Traumas matam mais que as três grandes endemias: malária, tuberculose e AIDS



     Anualmente 5,8 milhões de pessoas morrem por trauma em todo o mundo, 32% a mais que a soma das mortes por malária, AIDS e tuberculose. A mortalidade por trauma corresponde a 10% de todas as causas de morte e, sem as devidas intervenções, prevê-se que esta proporção aumentará até 2030. Os traumas respondem também pela maioria de incapacitações permanentes. A maior parte dos traumas ocorre entre pessoas de 5 a 44 anos, ou seja, crianças, jovens e adultos jovens. Clique na imagem para acessar o vídeo. 

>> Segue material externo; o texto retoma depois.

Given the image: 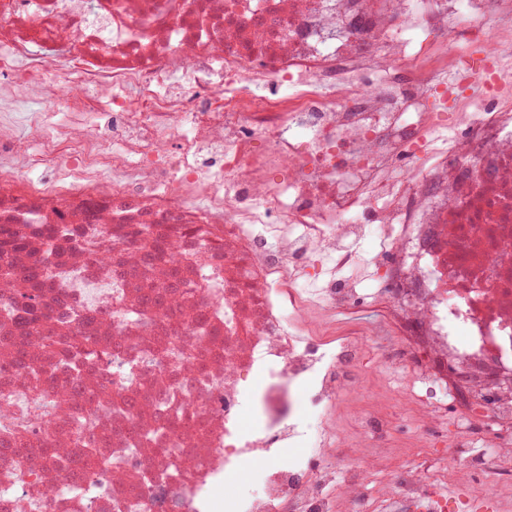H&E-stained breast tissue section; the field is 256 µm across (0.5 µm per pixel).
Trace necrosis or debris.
<instances>
[{
  "label": "necrosis or debris",
  "instance_id": "4bbe7bcc",
  "mask_svg": "<svg viewBox=\"0 0 512 512\" xmlns=\"http://www.w3.org/2000/svg\"><path fill=\"white\" fill-rule=\"evenodd\" d=\"M10 224L54 228L12 261L111 340L113 386L83 357L60 384L36 351L67 397L47 426L0 354V410L36 449L0 450V512H335L365 473L312 419L358 386L366 345L307 316L350 310L383 261L375 307L408 286L387 335L416 323L473 391L512 377V0H0ZM88 400L125 408L100 413L85 469L69 407ZM509 453L469 459L505 508ZM396 497L448 512L418 472Z\"/></svg>",
  "mask_w": 512,
  "mask_h": 512
}]
</instances>
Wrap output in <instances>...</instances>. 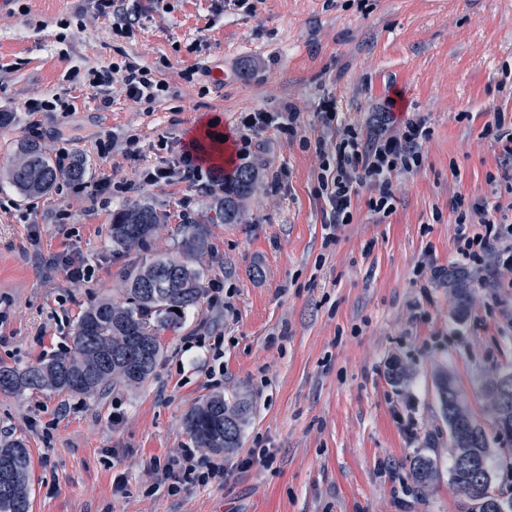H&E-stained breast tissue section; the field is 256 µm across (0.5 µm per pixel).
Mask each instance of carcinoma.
Wrapping results in <instances>:
<instances>
[{"mask_svg":"<svg viewBox=\"0 0 512 512\" xmlns=\"http://www.w3.org/2000/svg\"><path fill=\"white\" fill-rule=\"evenodd\" d=\"M18 153L11 179L28 197L46 193L63 175L78 178L83 173L79 166L60 170L34 142L20 144ZM258 177L257 169L250 164L225 175L222 195L215 198L214 216L208 223H239ZM164 221V215L146 204L121 210L111 227L113 250L149 251L152 238ZM182 232L179 253L156 255L134 265L122 275L120 300L106 295L83 312L69 350L23 367L0 364V392L15 396L34 391L68 392L95 398L110 388L134 390L144 386L163 356L161 332L180 328L186 311L198 306L204 294L203 273L193 260L209 249L207 228L200 223L185 224ZM447 284L455 292L458 313H465L469 280L461 271L451 269ZM438 392L452 447L476 450L485 457L489 471H495L494 450L486 432L462 407L448 375L440 377ZM249 412L247 399L229 400L214 394L193 406L184 424L197 447L221 453L239 447ZM493 428L501 445L500 465L512 470V463L507 461L512 456V414L493 421ZM4 461L11 464V480L6 488H0V512H30L31 460L21 439L0 437V463ZM409 470L415 488L421 492L436 476V461L417 453L409 460ZM450 472L467 512H483L485 484L475 474L459 470L453 462Z\"/></svg>","mask_w":512,"mask_h":512,"instance_id":"cac0c4a2","label":"carcinoma"}]
</instances>
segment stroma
<instances>
[{
    "instance_id": "1",
    "label": "stroma",
    "mask_w": 512,
    "mask_h": 512,
    "mask_svg": "<svg viewBox=\"0 0 512 512\" xmlns=\"http://www.w3.org/2000/svg\"><path fill=\"white\" fill-rule=\"evenodd\" d=\"M140 17L135 38L114 36L94 0H11L0 13V363L23 366L65 351L96 299L114 294L139 253L112 251L111 224L142 202L165 213L157 253H176L180 228L206 223L213 198L192 182L146 185L140 169L170 160L203 120L217 118L241 164L250 112L300 114L295 136L270 127L250 159L261 180L238 224H206L195 257L205 295L164 358L136 390L84 398L0 393V432L31 458L32 512H465L450 481L448 423L437 393L449 374L477 422L491 428L487 385L512 371V270L477 276L457 253L456 197L499 204L512 222V178L496 118L512 120V0H124ZM135 63L163 78L150 104L108 88L110 107L71 77ZM59 96L65 112L29 102ZM393 112H385L387 98ZM340 124L394 133L424 118L420 168L392 178L389 213L353 201L352 221L324 222L317 144L334 149ZM38 142L82 163L49 194L20 195L10 181L18 142ZM108 147L107 165L98 152ZM285 186L270 193L271 173ZM76 253L92 277L75 282L48 265ZM469 271L470 304L456 314L442 272ZM223 341V356L209 346ZM407 371L389 375L392 361ZM242 393L253 410L239 448L198 451L199 468L223 461L227 479L186 481L172 495L160 469L194 442L187 412L208 395ZM253 448L268 462L239 463ZM437 462L417 492L409 460Z\"/></svg>"
}]
</instances>
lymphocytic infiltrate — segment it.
I'll return each mask as SVG.
<instances>
[{
  "label": "lymphocytic infiltrate",
  "mask_w": 512,
  "mask_h": 512,
  "mask_svg": "<svg viewBox=\"0 0 512 512\" xmlns=\"http://www.w3.org/2000/svg\"><path fill=\"white\" fill-rule=\"evenodd\" d=\"M117 74L126 96L134 102H153L169 89L165 80L152 75L148 68L134 64L120 67ZM428 131L422 121H407L396 134L359 135L345 129L330 158L324 159L318 177L319 195L327 205L325 222L347 224L352 220V202L361 189L376 190L369 206L377 213L392 208L391 177L420 167ZM142 182L153 185L172 180L203 181L206 191H214L220 180L217 174H203L195 149L184 150L172 161L142 170ZM458 250L481 273L488 265L512 267V225L496 221L488 202L468 203L457 199Z\"/></svg>",
  "instance_id": "obj_1"
}]
</instances>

     Na faixa etária entre 15 e 29 anos as lesões causadas pelo trânsito são a causa de morte mais frequente, enquanto homicídios e suicídio estão na terceira e quarta posição, afogamentos e queimaduras na sétima e oitava. Na faixa etária entre 5 e 14 anos  as lesões causadas pelo trânsito estão na segunda posição, logo após as infecções respiratórias.

     Contudo, os traumas e as consequências deles constituem uma preocupação forte e emergente na área de saúde.

     No Brasil, as lesões causadas pelo trânsito continuam sendo uma séria preocupação representando uma taxa de 22,3 óbitos por 100 mil habitantes registrada em 2010.